FedEx Corporation FDX shares initially traded lower after the company disappointed Wall Street with its fiscal fourth-quarter earnings report last week.
On Tuesday, Bank of America analyst Ken Hoexter added FedEx to the firm’s US1 list and named it his top transportation stock pick.
Valuation: Hoexter said FedEx shares currently trade at only about 13.6 times his fiscal 2022 EPS estimate, on the low end of its historical valuation range. While the stock is undervalued, he said multiple long-term tailwinds continue to build for the company, including TNT integration, business-to-consumer (B2C) e-commerce and an improving pricing environment. The company believes 88% of its future growth will be driven by B2C e-commerce shipments.
Related Link: 5 FedEx Analysts Break Down Q4 Earnings: 'We Continue To See Upside Potential'
Given the tight delivery capacity, revenue per package had been growing at a double-digit percentage pace.
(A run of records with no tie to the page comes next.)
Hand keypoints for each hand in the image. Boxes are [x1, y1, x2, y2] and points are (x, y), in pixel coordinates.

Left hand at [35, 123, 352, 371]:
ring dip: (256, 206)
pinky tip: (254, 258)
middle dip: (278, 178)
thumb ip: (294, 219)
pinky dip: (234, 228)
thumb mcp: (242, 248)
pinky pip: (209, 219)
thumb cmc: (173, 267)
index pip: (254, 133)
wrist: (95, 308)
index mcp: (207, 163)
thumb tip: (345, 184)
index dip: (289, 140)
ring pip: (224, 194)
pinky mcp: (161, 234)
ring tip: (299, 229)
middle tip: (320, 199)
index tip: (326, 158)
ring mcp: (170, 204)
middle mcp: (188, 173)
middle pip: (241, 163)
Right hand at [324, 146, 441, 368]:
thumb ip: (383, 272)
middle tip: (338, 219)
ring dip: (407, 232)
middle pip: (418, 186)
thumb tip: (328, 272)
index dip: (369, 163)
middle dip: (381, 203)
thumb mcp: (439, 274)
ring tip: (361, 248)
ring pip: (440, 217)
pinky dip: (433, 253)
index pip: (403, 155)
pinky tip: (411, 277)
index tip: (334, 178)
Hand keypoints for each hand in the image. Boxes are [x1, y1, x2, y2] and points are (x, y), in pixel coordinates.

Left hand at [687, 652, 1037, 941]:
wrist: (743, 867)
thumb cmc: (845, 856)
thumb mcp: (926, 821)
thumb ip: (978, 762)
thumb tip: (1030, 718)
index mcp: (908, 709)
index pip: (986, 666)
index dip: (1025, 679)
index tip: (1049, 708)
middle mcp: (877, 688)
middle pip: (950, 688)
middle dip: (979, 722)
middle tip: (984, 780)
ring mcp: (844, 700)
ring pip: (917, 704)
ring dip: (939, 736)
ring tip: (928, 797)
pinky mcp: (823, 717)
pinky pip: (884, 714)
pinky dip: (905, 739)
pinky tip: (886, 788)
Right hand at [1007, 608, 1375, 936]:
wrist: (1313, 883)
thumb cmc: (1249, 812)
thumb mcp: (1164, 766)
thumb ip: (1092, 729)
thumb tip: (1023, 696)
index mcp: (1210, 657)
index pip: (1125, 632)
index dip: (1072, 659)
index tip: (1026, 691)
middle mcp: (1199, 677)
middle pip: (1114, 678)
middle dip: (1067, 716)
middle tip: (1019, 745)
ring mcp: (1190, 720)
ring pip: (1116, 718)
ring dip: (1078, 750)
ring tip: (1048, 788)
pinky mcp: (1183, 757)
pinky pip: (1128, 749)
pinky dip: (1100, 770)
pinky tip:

In addition, re-pricing of enterprise contracts will also serve as a margin tailwind into fiscal 2023, Hoexter said.
Fears Overdone: Hoexter said fears over FedEx’s rising costs are overdone, and the company doesn’t need to match the cash flow yields of competitor United Parcel Service, Inc. UPS.
“While FedEx has not generated cash flow yields on par with UPS, we believe the increased capex should support high ROIC investments in capacity, automation, and fleet renewal, and be margin accretive,” Hoexter wrote in a note.
Hoexter is projecting 17.9% EPS growth in fiscal 2022, 12.6% EPS growth in fiscal 2023 and 14.3% EPS growth in fiscal 2024.
Bank of America has a Buy rating and $372 price target for FedEx.
Benzinga’s Take: FedEx shares have taken a breather in the past month, but that may simply be because near-term expectations got too high. The stock has been an excellent longer-term investment, gaining 128% in the past year.